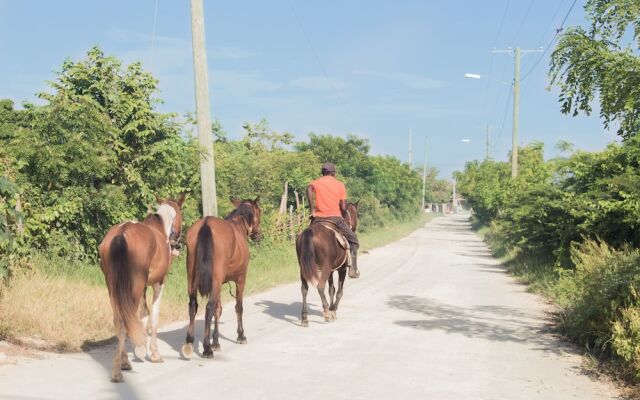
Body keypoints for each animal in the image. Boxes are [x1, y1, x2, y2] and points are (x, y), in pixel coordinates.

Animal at [98, 193, 185, 382]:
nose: (176, 243)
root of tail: (121, 233)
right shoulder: (159, 283)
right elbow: (153, 316)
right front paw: (153, 353)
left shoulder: (144, 287)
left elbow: (143, 314)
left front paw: (141, 347)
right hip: (134, 286)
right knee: (125, 319)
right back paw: (119, 369)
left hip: (113, 287)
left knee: (118, 320)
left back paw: (123, 362)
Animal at [181, 198, 262, 358]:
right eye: (259, 212)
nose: (258, 234)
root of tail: (206, 224)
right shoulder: (240, 279)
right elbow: (238, 307)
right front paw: (240, 335)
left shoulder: (218, 284)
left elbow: (218, 310)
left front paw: (216, 341)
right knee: (208, 308)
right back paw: (206, 348)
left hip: (192, 278)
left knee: (193, 305)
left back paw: (190, 341)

■ **WORK REQUIRED**: Using the records above, filter out every line that lacks the string "elbow" and copy the rest.

■ **EXPECTED ANSWER**:
right elbow: (153, 316)
left elbow: (143, 314)
right elbow: (238, 307)
left elbow: (218, 310)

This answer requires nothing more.